Problem statement | Copy the rows below, swapping every "common name" for "popular name" and leaving everything else the same.

Provided records |
===
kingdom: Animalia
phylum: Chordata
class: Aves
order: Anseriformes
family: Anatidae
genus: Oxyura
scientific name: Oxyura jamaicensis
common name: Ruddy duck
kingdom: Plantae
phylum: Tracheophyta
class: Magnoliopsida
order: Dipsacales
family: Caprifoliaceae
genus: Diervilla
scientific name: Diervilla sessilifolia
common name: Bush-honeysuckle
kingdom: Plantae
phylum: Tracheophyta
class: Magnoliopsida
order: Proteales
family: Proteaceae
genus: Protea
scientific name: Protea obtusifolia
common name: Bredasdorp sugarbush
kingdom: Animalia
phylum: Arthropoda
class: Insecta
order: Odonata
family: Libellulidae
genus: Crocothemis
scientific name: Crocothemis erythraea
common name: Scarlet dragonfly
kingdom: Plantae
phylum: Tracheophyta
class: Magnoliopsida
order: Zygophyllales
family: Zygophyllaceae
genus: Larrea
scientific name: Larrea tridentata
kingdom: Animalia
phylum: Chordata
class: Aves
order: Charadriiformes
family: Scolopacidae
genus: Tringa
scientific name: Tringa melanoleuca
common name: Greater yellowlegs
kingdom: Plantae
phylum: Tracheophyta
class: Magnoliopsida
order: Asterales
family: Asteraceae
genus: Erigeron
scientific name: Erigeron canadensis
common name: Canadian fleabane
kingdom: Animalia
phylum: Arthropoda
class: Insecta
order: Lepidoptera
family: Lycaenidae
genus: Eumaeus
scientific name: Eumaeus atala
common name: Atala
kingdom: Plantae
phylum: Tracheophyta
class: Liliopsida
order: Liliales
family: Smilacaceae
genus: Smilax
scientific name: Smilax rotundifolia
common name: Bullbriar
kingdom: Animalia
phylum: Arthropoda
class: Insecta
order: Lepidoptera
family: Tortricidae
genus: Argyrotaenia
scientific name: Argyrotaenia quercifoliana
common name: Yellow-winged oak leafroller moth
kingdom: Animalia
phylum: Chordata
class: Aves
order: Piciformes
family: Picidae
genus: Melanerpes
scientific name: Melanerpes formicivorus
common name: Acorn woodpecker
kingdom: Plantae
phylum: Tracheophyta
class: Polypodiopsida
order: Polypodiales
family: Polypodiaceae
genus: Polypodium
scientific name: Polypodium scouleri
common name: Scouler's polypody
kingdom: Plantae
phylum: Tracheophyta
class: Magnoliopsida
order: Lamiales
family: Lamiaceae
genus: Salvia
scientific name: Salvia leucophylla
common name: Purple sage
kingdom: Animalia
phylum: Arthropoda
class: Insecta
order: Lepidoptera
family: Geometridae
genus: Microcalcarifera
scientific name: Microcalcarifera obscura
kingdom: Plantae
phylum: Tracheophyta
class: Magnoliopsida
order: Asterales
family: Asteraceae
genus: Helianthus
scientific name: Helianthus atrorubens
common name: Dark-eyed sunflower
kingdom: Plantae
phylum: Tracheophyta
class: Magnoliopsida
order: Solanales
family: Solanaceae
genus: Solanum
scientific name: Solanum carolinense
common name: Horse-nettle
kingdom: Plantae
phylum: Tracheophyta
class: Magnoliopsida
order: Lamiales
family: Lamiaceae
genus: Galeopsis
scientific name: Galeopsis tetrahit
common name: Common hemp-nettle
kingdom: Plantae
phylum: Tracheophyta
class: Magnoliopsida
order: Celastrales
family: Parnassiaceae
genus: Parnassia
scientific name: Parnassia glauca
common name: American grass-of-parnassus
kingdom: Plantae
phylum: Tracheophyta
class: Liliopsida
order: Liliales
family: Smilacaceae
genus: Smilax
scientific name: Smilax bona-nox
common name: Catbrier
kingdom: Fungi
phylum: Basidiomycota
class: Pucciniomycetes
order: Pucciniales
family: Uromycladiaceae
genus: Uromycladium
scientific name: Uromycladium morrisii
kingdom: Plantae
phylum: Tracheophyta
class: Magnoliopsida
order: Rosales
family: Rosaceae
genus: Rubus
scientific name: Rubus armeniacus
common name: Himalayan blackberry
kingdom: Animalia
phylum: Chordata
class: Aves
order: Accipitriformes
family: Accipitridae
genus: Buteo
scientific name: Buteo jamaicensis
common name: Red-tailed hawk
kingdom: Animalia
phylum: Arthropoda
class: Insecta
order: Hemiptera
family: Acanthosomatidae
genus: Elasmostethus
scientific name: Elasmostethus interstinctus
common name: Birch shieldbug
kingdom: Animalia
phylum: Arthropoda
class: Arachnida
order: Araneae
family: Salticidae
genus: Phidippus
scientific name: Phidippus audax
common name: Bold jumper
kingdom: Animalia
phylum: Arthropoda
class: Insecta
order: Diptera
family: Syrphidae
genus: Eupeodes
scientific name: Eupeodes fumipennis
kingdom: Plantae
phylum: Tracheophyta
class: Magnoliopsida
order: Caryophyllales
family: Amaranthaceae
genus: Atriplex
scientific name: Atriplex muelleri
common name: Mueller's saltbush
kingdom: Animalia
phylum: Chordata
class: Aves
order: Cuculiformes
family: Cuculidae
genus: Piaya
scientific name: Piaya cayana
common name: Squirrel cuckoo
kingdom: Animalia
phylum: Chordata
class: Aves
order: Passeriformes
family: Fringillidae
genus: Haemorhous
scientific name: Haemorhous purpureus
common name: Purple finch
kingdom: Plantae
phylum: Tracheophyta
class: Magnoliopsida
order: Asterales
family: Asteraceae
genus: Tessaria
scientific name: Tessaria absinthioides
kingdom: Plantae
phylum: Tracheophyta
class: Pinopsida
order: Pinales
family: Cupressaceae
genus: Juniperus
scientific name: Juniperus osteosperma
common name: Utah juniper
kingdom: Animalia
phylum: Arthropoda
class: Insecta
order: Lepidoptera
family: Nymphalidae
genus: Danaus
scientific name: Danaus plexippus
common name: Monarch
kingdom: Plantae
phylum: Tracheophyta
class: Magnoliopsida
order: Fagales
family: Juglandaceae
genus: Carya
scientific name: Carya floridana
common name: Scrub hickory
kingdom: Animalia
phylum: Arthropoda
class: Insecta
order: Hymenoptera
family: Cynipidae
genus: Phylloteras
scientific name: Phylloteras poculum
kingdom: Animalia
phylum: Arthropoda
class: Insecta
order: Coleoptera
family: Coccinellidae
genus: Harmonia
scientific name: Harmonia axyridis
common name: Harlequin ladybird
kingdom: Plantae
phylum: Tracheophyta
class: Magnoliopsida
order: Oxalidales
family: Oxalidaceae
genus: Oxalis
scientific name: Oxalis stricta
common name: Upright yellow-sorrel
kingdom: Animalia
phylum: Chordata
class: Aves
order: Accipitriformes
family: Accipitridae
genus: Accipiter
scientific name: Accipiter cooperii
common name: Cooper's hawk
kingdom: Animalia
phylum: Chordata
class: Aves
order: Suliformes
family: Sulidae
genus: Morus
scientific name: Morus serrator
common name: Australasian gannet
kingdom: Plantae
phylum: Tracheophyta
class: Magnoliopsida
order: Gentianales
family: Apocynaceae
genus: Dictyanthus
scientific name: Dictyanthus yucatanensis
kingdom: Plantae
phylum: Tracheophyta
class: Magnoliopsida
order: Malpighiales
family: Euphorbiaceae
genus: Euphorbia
===
Output |
kingdom: Animalia
phylum: Chordata
class: Aves
order: Anseriformes
family: Anatidae
genus: Oxyura
scientific name: Oxyura jamaicensis
popular name: Ruddy duck
kingdom: Plantae
phylum: Tracheophyta
class: Magnoliopsida
order: Dipsacales
family: Caprifoliaceae
genus: Diervilla
scientific name: Diervilla sessilifolia
popular name: Bush-honeysuckle
kingdom: Plantae
phylum: Tracheophyta
class: Magnoliopsida
order: Proteales
family: Proteaceae
genus: Protea
scientific name: Protea obtusifolia
popular name: Bredasdorp sugarbush
kingdom: Animalia
phylum: Arthropoda
class: Insecta
order: Odonata
family: Libellulidae
genus: Crocothemis
scientific name: Crocothemis erythraea
popular name: Scarlet dragonfly
kingdom: Plantae
phylum: Tracheophyta
class: Magnoliopsida
order: Zygophyllales
family: Zygophyllaceae
genus: Larrea
scientific name: Larrea tridentata
kingdom: Animalia
phylum: Chordata
class: Aves
order: Charadriiformes
family: Scolopacidae
genus: Tringa
scientific name: Tringa melanoleuca
popular name: Greater yellowlegs
kingdom: Plantae
phylum: Tracheophyta
class: Magnoliopsida
order: Asterales
family: Asteraceae
genus: Erigeron
scientific name: Erigeron canadensis
popular name: Canadian fleabane
kingdom: Animalia
phylum: Arthropoda
class: Insecta
order: Lepidoptera
family: Lycaenidae
genus: Eumaeus
scientific name: Eumaeus atala
popular name: Atala
kingdom: Plantae
phylum: Tracheophyta
class: Liliopsida
order: Liliales
family: Smilacaceae
genus: Smilax
scientific name: Smilax rotundifolia
popular name: Bullbriar
kingdom: Animalia
phylum: Arthropoda
class: Insecta
order: Lepidoptera
family: Tortricidae
genus: Argyrotaenia
scientific name: Argyrotaenia quercifoliana
popular name: Yellow-winged oak leafroller moth
kingdom: Animalia
phylum: Chordata
class: Aves
order: Piciformes
family: Picidae
genus: Melanerpes
scientific name: Melanerpes formicivorus
popular name: Acorn woodpecker
kingdom: Plantae
phylum: Tracheophyta
class: Polypodiopsida
order: Polypodiales
family: Polypodiaceae
genus: Polypodium
scientific name: Polypodium scouleri
popular name: Scouler's polypody
kingdom: Plantae
phylum: Tracheophyta
class: Magnoliopsida
order: Lamiales
family: Lamiaceae
genus: Salvia
scientific name: Salvia leucophylla
popular name: Purple sage
kingdom: Animalia
phylum: Arthropoda
class: Insecta
order: Lepidoptera
family: Geometridae
genus: Microcalcarifera
scientific name: Microcalcarifera obscura
kingdom: Plantae
phylum: Tracheophyta
class: Magnoliopsida
order: Asterales
family: Asteraceae
genus: Helianthus
scientific name: Helianthus atrorubens
popular name: Dark-eyed sunflower
kingdom: Plantae
phylum: Tracheophyta
class: Magnoliopsida
order: Solanales
family: Solanaceae
genus: Solanum
scientific name: Solanum carolinense
popular name: Horse-nettle
kingdom: Plantae
phylum: Tracheophyta
class: Magnoliopsida
order: Lamiales
family: Lamiaceae
genus: Galeopsis
scientific name: Galeopsis tetrahit
popular name: Common hemp-nettle
kingdom: Plantae
phylum: Tracheophyta
class: Magnoliopsida
order: Celastrales
family: Parnassiaceae
genus: Parnassia
scientific name: Parnassia glauca
popular name: American grass-of-parnassus
kingdom: Plantae
phylum: Tracheophyta
class: Liliopsida
order: Liliales
family: Smilacaceae
genus: Smilax
scientific name: Smilax bona-nox
popular name: Catbrier
kingdom: Fungi
phylum: Basidiomycota
class: Pucciniomycetes
order: Pucciniales
family: Uromycladiaceae
genus: Uromycladium
scientific name: Uromycladium morrisii
kingdom: Plantae
phylum: Tracheophyta
class: Magnoliopsida
order: Rosales
family: Rosaceae
genus: Rubus
scientific name: Rubus armeniacus
popular name: Himalayan blackberry
kingdom: Animalia
phylum: Chordata
class: Aves
order: Accipitriformes
family: Accipitridae
genus: Buteo
scientific name: Buteo jamaicensis
popular name: Red-tailed hawk
kingdom: Animalia
phylum: Arthropoda
class: Insecta
order: Hemiptera
family: Acanthosomatidae
genus: Elasmostethus
scientific name: Elasmostethus interstinctus
popular name: Birch shieldbug
kingdom: Animalia
phylum: Arthropoda
class: Arachnida
order: Araneae
family: Salticidae
genus: Phidippus
scientific name: Phidippus audax
popular name: Bold jumper
kingdom: Animalia
phylum: Arthropoda
class: Insecta
order: Diptera
family: Syrphidae
genus: Eupeodes
scientific name: Eupeodes fumipennis
kingdom: Plantae
phylum: Tracheophyta
class: Magnoliopsida
order: Caryophyllales
family: Amaranthaceae
genus: Atriplex
scientific name: Atriplex muelleri
popular name: Mueller's saltbush
kingdom: Animalia
phylum: Chordata
class: Aves
order: Cuculiformes
family: Cuculidae
genus: Piaya
scientific name: Piaya cayana
popular name: Squirrel cuckoo
kingdom: Animalia
phylum: Chordata
class: Aves
order: Passeriformes
family: Fringillidae
genus: Haemorhous
scientific name: Haemorhous purpureus
popular name: Purple finch
kingdom: Plantae
phylum: Tracheophyta
class: Magnoliopsida
order: Asterales
family: Asteraceae
genus: Tessaria
scientific name: Tessaria absinthioides
kingdom: Plantae
phylum: Tracheophyta
class: Pinopsida
order: Pinales
family: Cupressaceae
genus: Juniperus
scientific name: Juniperus osteosperma
popular name: Utah juniper
kingdom: Animalia
phylum: Arthropoda
class: Insecta
order: Lepidoptera
family: Nymphalidae
genus: Danaus
scientific name: Danaus plexippus
popular name: Monarch
kingdom: Plantae
phylum: Tracheophyta
class: Magnoliopsida
order: Fagales
family: Juglandaceae
genus: Carya
scientific name: Carya floridana
popular name: Scrub hickory
kingdom: Animalia
phylum: Arthropoda
class: Insecta
order: Hymenoptera
family: Cynipidae
genus: Phylloteras
scientific name: Phylloteras poculum
kingdom: Animalia
phylum: Arthropoda
class: Insecta
order: Coleoptera
family: Coccinellidae
genus: Harmonia
scientific name: Harmonia axyridis
popular name: Harlequin ladybird
kingdom: Plantae
phylum: Tracheophyta
class: Magnoliopsida
order: Oxalidales
family: Oxalidaceae
genus: Oxalis
scientific name: Oxalis stricta
popular name: Upright yellow-sorrel
kingdom: Animalia
phylum: Chordata
class: Aves
order: Accipitriformes
family: Accipitridae
genus: Accipiter
scientific name: Accipiter cooperii
popular name: Cooper's hawk
kingdom: Animalia
phylum: Chordata
class: Aves
order: Suliformes
family: Sulidae
genus: Morus
scientific name: Morus serrator
popular name: Australasian gannet
kingdom: Plantae
phylum: Tracheophyta
class: Magnoliopsida
order: Gentianales
family: Apocynaceae
genus: Dictyanthus
scientific name: Dictyanthus yucatanensis
kingdom: Plantae
phylum: Tracheophyta
class: Magnoliopsida
order: Malpighiales
family: Euphorbiaceae
genus: Euphorbia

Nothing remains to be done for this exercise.